Here is an example of this design:
Students are randomized to get some tutoring vs another type of tutoring (Tutoring A vs Tutoring B). Randomization happens at the student level. However, tutoring is administered in groups by tutors who have different skills that’s aligned with each type of tutoring. Ten tutors with advanced skills will be administering Tutoring A and 7 different tutors with not as advanced skills will be administering Tutoring B. Each tutor under condition A or B will be teaching say 20 students. The point of the study is to compare students’ performance for students who receive Tutoring A vs B.
Even though students are individually randomized, this is not a simple individually randomized test because students are nested in tutors and receive treatment in clusters. Students taught by the same tutors will tend to have similar outcomes (e.g., scores on a test) than students taught by different tutors.
But it is also NOT a cluster randomized trial (CRT), which I am much more familiar with. In CRTs, randomization happens at the cluster level.
The type of design that I am dealing with is apparently called Individually Randomized Grouped Treatment trials (IGRT). I found a couple of articles and also reached out to my forever advisor James Pustejovsky for his thoughts about this design (Pals et al., 2008; Roberts & Roberts, 2005). Following is a summary of what I learned. For the sake of this post, let’s assume a two-arm trial.
Independence Assumption
When we deal with a simple individually randomized two-group comparison, we typically use t-test or linear regression to estimate the treatment effect. To make inferences from these models, we have to assume that the errors are independent. The grouping or clustering of units in CRTs and IGRTs violates that assumption. Students taught by the same tutor will likely have similar outcomes compared to students taught by different tutors. Not accounting for such dependence or between-cluster vartiation can lead to underestimated standard errors and, thus, Type 1 error inflation and inappropriate confidence intervals.
When we are dealing with IGRTs there are a few nuances that we need to consider when accounting for clustering.
Clustering in the Different Treatment Conditions
In cluster randomized tests, both treatment and control groups will contain clusters as clusters are randomized into the treatment conditions.
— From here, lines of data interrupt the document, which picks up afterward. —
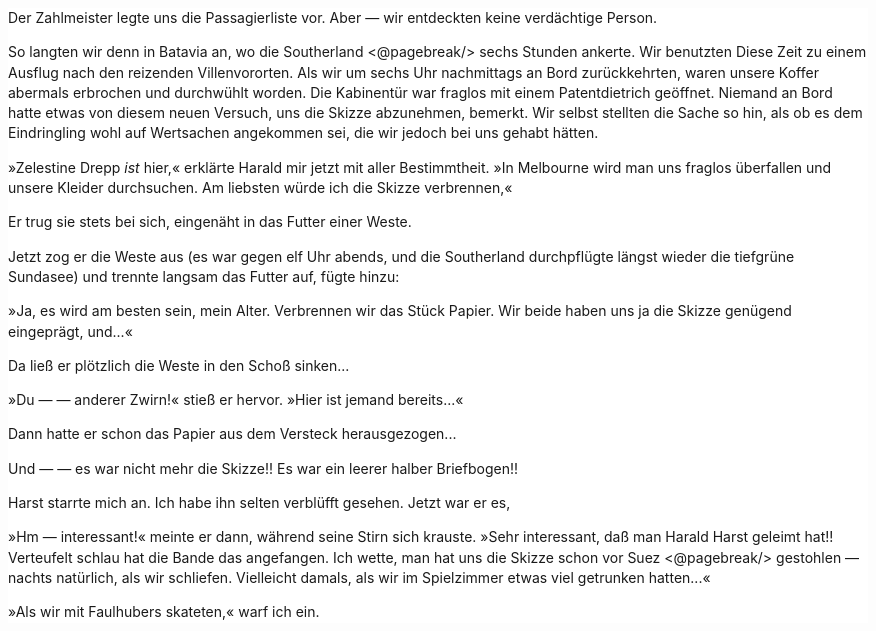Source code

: Der Zahlmeister legte uns die Passagierliste vor.
Aber — wir entdeckten keine verdächtige Person.

So langten wir denn in Batavia an, wo die Southerland
<@pagebreak/>
sechs Stunden ankerte. Wir benutzten Diese Zeit zu
einem Ausflug nach den reizenden Villenvororten. Als
wir um sechs Uhr nachmittags an Bord zurückkehrten, waren
unsere Koffer abermals erbrochen und durchwühlt worden.
Die Kabinentür war fraglos mit einem Patentdietrich geöffnet.
Niemand an Bord hatte etwas von diesem neuen
Versuch, uns die Skizze abzunehmen, bemerkt. Wir selbst
stellten die Sache so hin, als ob es dem Eindringling wohl
auf Wertsachen angekommen sei, die wir jedoch bei uns gehabt
hätten.

»Zelestine Drepp *ist* hier,« erklärte Harald mir jetzt
mit aller Bestimmtheit. »In Melbourne wird man uns
fraglos überfallen und unsere Kleider durchsuchen. Am
liebsten würde ich die Skizze verbrennen,«

Er trug sie stets bei sich, eingenäht in das Futter einer
Weste.

Jetzt zog er die Weste aus (es war gegen elf Uhr
abends, und die Southerland durchpflügte längst wieder die
tiefgrüne Sundasee) und trennte langsam das Futter auf,
fügte hinzu:

»Ja, es wird am besten sein, mein Alter. Verbrennen
wir das Stück Papier. Wir beide haben uns ja die Skizze
genügend eingeprägt, und...«

Da ließ er plötzlich die Weste in den Schoß sinken...

»Du — — anderer Zwirn!« stieß er hervor. »Hier
ist jemand bereits...«

Dann hatte er schon das Papier aus dem Versteck herausgezogen...

Und — — es war nicht mehr die Skizze!! Es war
ein leerer halber Briefbogen!!

Harst starrte mich an. Ich habe ihn selten verblüfft
gesehen. Jetzt war er es,

»Hm — interessant!« meinte er dann, während seine
Stirn sich krauste. »Sehr interessant, daß man Harald Harst
geleimt hat!! Verteufelt schlau hat die Bande das angefangen.
Ich wette, man hat uns die Skizze schon vor Suez
<@pagebreak/>
gestohlen — nachts natürlich, als wir schliefen. Vielleicht
damals, als wir im Spielzimmer etwas viel getrunken
hatten...«

»Als wir mit Faulhubers skateten,« warf ich ein.
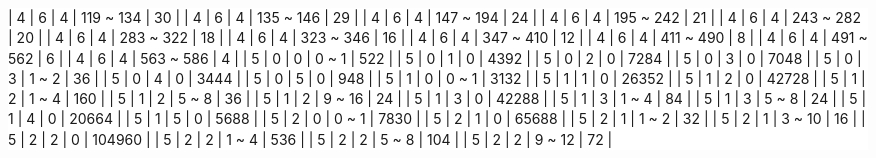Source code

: |	4	|	6	|	4	|	119 \~ 134	|	30	|
|	4	|	6	|	4	|	135 \~ 146	|	29	|
|	4	|	6	|	4	|	147 \~ 194	|	24	|
|	4	|	6	|	4	|	195 \~ 242	|	21	|
|	4	|	6	|	4	|	243 \~ 282	|	20	|
|	4	|	6	|	4	|	283 \~ 322	|	18	|
|	4	|	6	|	4	|	323 \~ 346	|	16	|
|	4	|	6	|	4	|	347 \~ 410	|	12	|
|	4	|	6	|	4	|	411 \~ 490	|	8	|
|	4	|	6	|	4	|	491 \~ 562	|	6	|
|	4	|	6	|	4	|	563 \~ 586	|	4	|
|	5	|	0	|	0	|	0 \~ 1	|	522	|
|	5	|	0	|	1	|	0	|	4392	|
|	5	|	0	|	2	|	0	|	7284	|
|	5	|	0	|	3	|	0	|	7048	|
|	5	|	0	|	3	|	1 \~ 2	|	36	|
|	5	|	0	|	4	|	0	|	3444	|
|	5	|	0	|	5	|	0	|	948	|
|	5	|	1	|	0	|	0 \~ 1	|	3132	|
|	5	|	1	|	1	|	0	|	26352	|
|	5	|	1	|	2	|	0	|	42728	|
|	5	|	1	|	2	|	1 \~ 4	|	160	|
|	5	|	1	|	2	|	5 \~ 8	|	36	|
|	5	|	1	|	2	|	9 \~ 16	|	24	|
|	5	|	1	|	3	|	0	|	42288	|
|	5	|	1	|	3	|	1 \~ 4	|	84	|
|	5	|	1	|	3	|	5 \~ 8	|	24	|
|	5	|	1	|	4	|	0	|	20664	|
|	5	|	1	|	5	|	0	|	5688	|
|	5	|	2	|	0	|	0 \~ 1	|	7830	|
|	5	|	2	|	1	|	0	|	65688	|
|	5	|	2	|	1	|	1 \~ 2	|	32	|
|	5	|	2	|	1	|	3 \~ 10	|	16	|
|	5	|	2	|	2	|	0	|	104960	|
|	5	|	2	|	2	|	1 \~ 4	|	536	|
|	5	|	2	|	2	|	5 \~ 8	|	104	|
|	5	|	2	|	2	|	9 \~ 12	|	72	|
In the example I described above, both treatment and control group have clustering. BUT, there is another version of IRGT where we can have students who get assigned to treatment get tutoring by different tutors whereas students who get assigned to control do not receive any tutoring. Hence, clustering only happens in the treatment group.
The actual extent of clustering can also differ between the two conditions in IGRT in a way that it doesn’t in CRTs (Roberts & Roberts, 2005). The extent of clustering is measured with a metric called the design effect, which for CRTs and IGRTs is based on cluster size as well as the intra-cluster coefficient (ICC). The ICC is defined as the proportion of variance in the outcome that can be explained by the groups or clusters (Pals et al., 2008).
In CRTs, if randomization goes as planned, the treatment and control conditions should have roughly similar size clusters. However, we cannot expect the same in IGRT.
Moreover, ICCs can also differ between the treatment and control conditions in IGRTs. As I mentioned above, we can have a design where there is only clustering in the treatment group and not in the control group. So, ICC would only apply to the treatment group. Even in designs where clustering is present in both treatment and control groups, we can have situations where the effect of clustering is stronger in one group compared to the other. Going back to our tutoring example,
Tutors are assigned based on availability/ location. Then the groups will be even more different.
Treatment differences
SUTVA
Like in cluster randomized trials, we do need to think about possible of multiple treatments being deployed.
In cluster randomized trials, people select themselves into groups. In IRGT, individuals are assigned to groups. They can be assigned randomly or more realistically units can get assigned to clusters based on location, time, availability (for example, of tutors).